[Husker] Another One Bites the Dust? Gilmore Gone?
JEN_SENS
answerman1 at hotmail.com
Wed Feb 14 10:37:28 CST 2007
Great point about who the coaches are. As you stated these men were content
to be assistants. They had no aspiration to be head coaches or to go to the
NFL. Even Gill wavered about whether he wanted to be a head coach or not
because of the demands away from his family.
The thing that was unique about Nebraska was Osborne and especially his
personal values. He was content with what he had and so a lot of the "spiff
money" (apparel contracts, coaches shows etc) went to the assistants so they
were compensated well.
When Callahan hired his staff most made no bones about the fact that their
desire was to have a program of their own. Cosgrove, Norvell and Blake all
stated that they felt this job offered them a chance to get a head job.

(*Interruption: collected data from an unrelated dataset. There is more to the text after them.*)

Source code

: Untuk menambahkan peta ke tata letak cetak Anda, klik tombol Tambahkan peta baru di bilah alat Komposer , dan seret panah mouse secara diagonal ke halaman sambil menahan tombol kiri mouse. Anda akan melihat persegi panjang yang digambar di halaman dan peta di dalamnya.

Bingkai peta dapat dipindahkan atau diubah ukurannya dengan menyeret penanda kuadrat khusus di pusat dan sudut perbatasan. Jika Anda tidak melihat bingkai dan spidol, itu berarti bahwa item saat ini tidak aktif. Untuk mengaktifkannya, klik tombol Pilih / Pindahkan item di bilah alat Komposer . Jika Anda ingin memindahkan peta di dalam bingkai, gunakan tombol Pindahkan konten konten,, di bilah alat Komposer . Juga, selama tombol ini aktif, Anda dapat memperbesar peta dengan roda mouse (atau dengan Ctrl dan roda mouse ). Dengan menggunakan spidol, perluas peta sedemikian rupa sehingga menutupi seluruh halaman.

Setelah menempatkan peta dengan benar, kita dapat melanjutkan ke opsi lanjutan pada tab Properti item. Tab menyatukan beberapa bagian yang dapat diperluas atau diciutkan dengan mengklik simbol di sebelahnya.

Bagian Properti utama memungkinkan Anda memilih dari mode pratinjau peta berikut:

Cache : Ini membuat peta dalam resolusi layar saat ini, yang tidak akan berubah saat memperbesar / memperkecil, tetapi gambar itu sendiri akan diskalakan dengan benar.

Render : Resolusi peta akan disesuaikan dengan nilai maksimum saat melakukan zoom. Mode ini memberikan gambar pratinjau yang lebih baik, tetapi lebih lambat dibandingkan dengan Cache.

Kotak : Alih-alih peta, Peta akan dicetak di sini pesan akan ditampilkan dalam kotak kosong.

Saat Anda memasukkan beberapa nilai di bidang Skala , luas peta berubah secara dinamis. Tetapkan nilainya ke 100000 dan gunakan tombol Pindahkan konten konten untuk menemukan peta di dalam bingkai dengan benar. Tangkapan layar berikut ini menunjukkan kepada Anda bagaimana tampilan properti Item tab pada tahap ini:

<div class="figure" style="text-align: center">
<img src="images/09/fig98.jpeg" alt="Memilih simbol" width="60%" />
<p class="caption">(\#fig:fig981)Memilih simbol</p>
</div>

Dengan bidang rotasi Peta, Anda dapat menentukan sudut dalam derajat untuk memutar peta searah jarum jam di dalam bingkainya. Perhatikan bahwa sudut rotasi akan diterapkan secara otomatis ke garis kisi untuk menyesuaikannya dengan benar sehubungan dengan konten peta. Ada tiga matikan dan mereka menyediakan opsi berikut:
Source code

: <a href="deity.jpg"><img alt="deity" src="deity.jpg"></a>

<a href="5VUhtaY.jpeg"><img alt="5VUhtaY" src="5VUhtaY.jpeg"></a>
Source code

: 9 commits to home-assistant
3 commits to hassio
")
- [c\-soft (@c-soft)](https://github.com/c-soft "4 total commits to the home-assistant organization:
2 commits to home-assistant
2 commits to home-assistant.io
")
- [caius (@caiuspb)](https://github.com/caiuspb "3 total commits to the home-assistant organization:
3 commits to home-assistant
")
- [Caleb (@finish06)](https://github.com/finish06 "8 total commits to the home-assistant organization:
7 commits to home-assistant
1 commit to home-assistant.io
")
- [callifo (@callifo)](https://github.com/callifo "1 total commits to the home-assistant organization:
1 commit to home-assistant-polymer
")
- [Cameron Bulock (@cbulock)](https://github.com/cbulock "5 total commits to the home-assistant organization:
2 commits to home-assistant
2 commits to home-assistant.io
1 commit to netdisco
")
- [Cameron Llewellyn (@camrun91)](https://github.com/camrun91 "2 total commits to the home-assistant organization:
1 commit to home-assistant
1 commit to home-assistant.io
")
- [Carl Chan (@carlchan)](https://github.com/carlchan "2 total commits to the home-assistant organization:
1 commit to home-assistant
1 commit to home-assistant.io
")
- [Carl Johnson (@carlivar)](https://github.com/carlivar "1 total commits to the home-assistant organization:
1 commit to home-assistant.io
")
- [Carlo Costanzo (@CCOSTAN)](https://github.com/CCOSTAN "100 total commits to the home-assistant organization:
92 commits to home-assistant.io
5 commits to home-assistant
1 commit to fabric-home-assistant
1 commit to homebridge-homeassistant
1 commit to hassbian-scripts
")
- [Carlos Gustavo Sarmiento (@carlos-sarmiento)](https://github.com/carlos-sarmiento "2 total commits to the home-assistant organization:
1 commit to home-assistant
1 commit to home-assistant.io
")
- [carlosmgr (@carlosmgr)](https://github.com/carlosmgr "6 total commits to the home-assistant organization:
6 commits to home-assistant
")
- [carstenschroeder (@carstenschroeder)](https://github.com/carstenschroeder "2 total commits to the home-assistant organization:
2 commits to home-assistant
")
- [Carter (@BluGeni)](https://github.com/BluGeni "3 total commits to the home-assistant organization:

As far as Iowa and assistants is concerned, again, who the head coach is
matters. Look at who Hayden Fry lost, not because he was a jerk, but because
he was a developer of coaches and encouraged his staff to improve
themselves. The Hayden Fry coaching tree is one of the legends of modern
college football. (Ferenz, Alvarez, McCarney, Snyder, Stoops and on and on).
Two different ways of coaching. Both succeeded but we prefer Tom's version
because he was our guy. However, it is highly probable future generations
will not speak with reverence about the Tom Osborne coaching tree.
I believe it is impossible to replicate the "Nebraska way" without either TO
or his clone at the head of the organization.
Gerald
----- Original Message -----
From: "Knox, Chuck" <CGKnox at pella.com>
To: "todd strong" <strongtodd at msn.com>; <husker at tssi.com>
Sent: Wednesday, February 14, 2007 8:24 AM
Subject: RE: [Husker] Another One Bites the Dust? Gilmore Gone?
So I don't think coaching staff stability is necessarily a thing of the
past. So much of the "loyalty" comes from who the coaches are.